Mehmet Akif Ersoy: “Biz ki her mevcudu yıktık, gayesiz bir fikr ile; Yıkmadık bir şey bıraktık, sade bir şey: Aile. Hangi bir bünyânı mahvettik de ıslah eyledik? İşte viran memleket! Her yer delik, her yer deşik! Bunların tamiri kabil olsa ciddiyet, sebat; Lakin, Allah etmesin, bir düşse şayet ailat...”

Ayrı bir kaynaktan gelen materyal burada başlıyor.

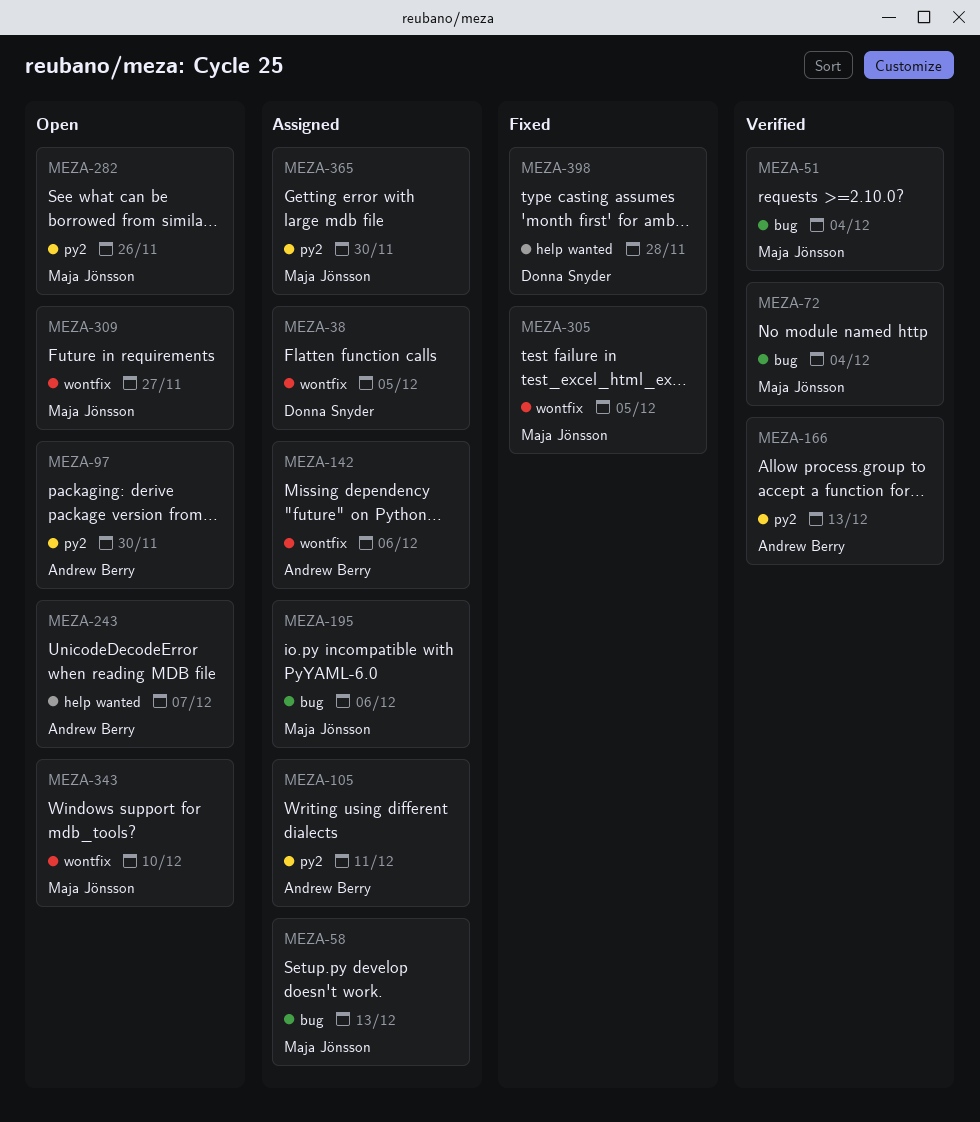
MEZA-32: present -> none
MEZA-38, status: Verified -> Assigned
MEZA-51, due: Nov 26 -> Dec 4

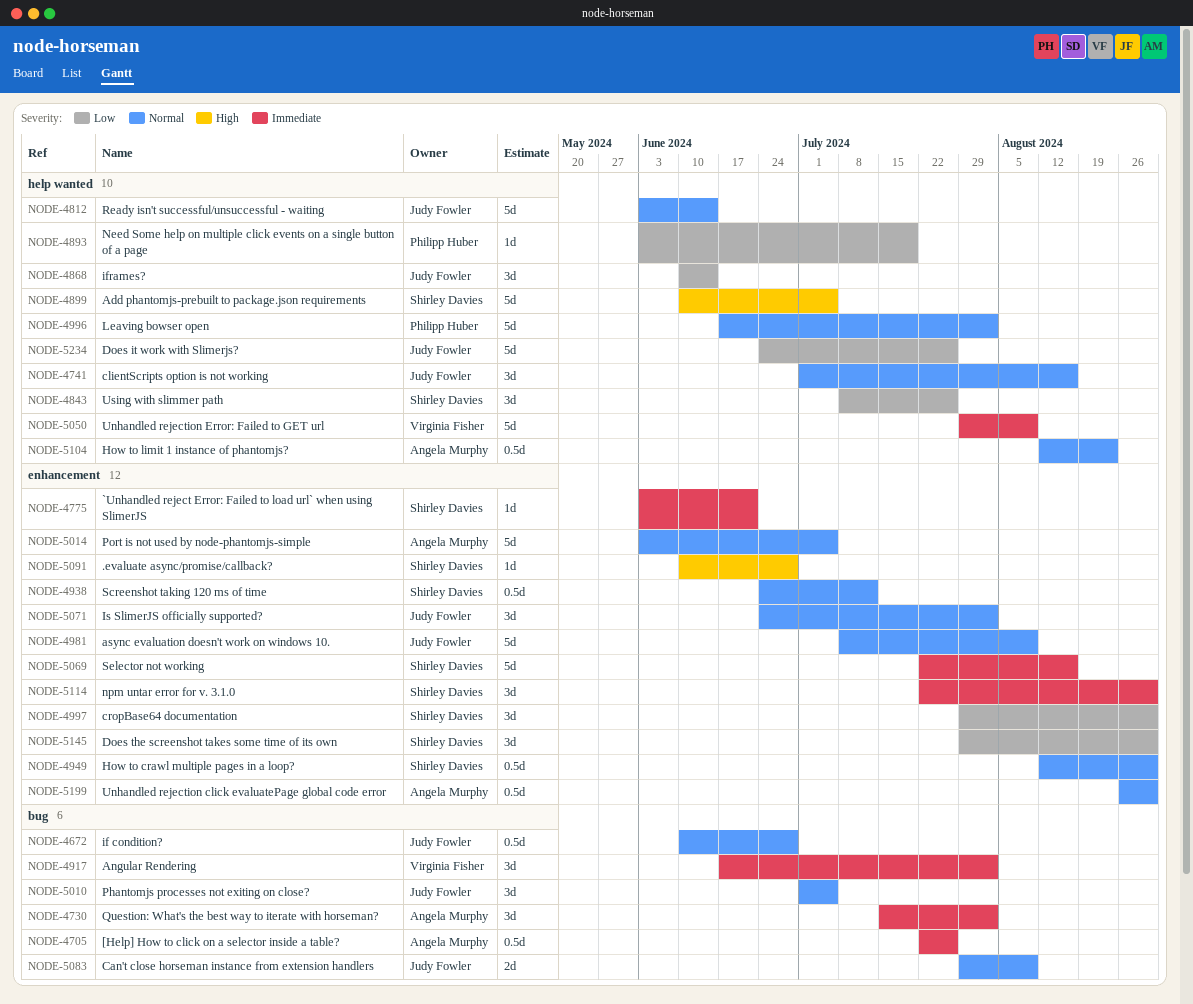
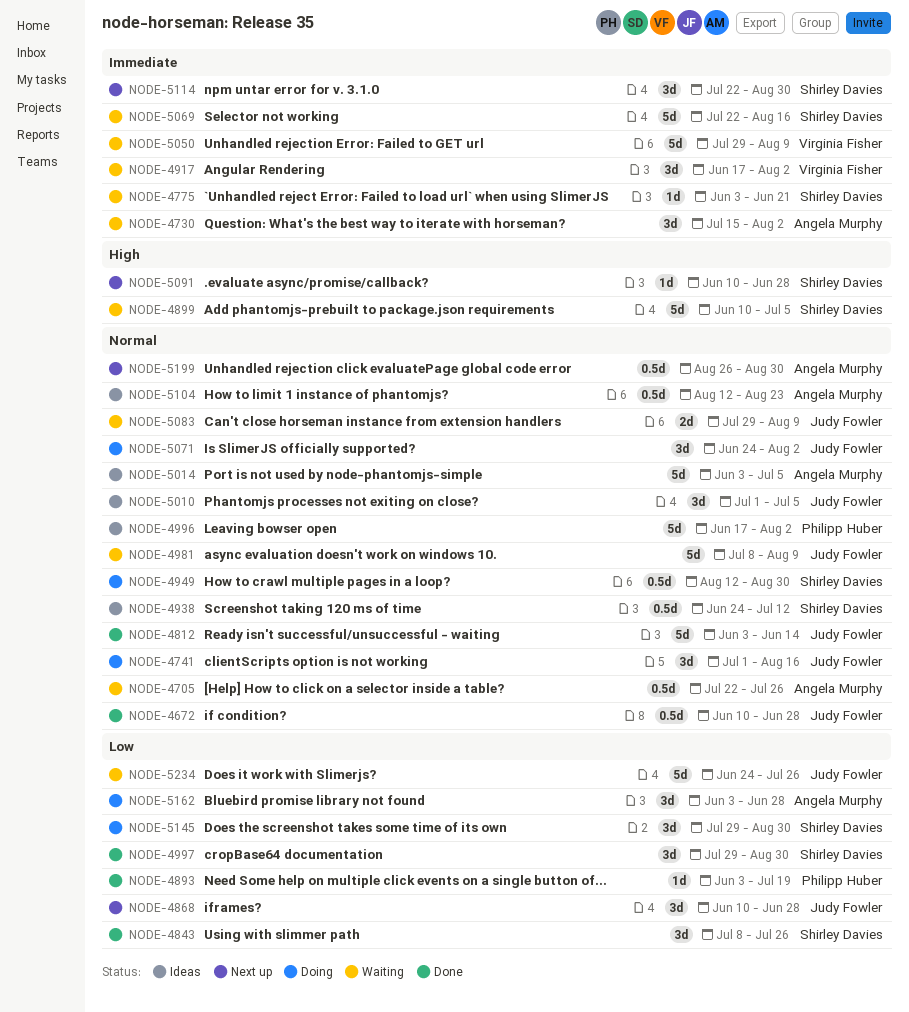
NODE-4705, priority: Immediate -> Normal
NODE-4868, due: Jun 14 -> Jun 28
NODE-5162: none -> present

Veda Hutbesi’nde Sevgili Peygamberimiz; "Size iki emanet bırakıyorum, onlara sarılıp uydukça yolunuzu hiç şaşırmazsınız. O emanetler, Allah’ın kitabı Kur’ân-ı Kerim ve Peygamberin sünnetidir" buyurmaktadır.

Aile demek medeniyetimizin temeli olan Kitabımız demektir. Aile demek kültürümüzün beşiği olan Sünnetimiz demektir. Ailemizin sarsılması demek Kitabımızın ve Sünnetimizin ele geçirilmiş olması demektir. İstanbul Sözleşmesi feshedilmedikçe, Toplumsal Cinsiyet Eşitliği çalışmaları Milli Eğitim, Aile ve Sosyal Politikalar, Adalet Bakanlıkları bünyesinde durdurulmadıkça 6284 sayılı Ailenin Korunması ve Kadına Karşı Şiddetin Önlenmesine Dair Kanun T.B.M.M’de yeniden gözden geçirilmedikçe ailemizin çöküşü durdurulamayacaktır. Kadına şiddeti durdurmak adına bilinçsiz ve bilimsiz yapılan çalışmalarla ailemiz çökertilmiştir. Kılıçlar çekilmedikçe saflar tutulmadıkça bu yenilgiyi önlememiz mümkün değildir.

Ailesini koruyamayan dinini de koruyamaz. Ailemizin kurtuluşu; Allah’ın kitabı Kurân-ı Kerim’in ve Peygamberin sünnetinin kurtuluşudur.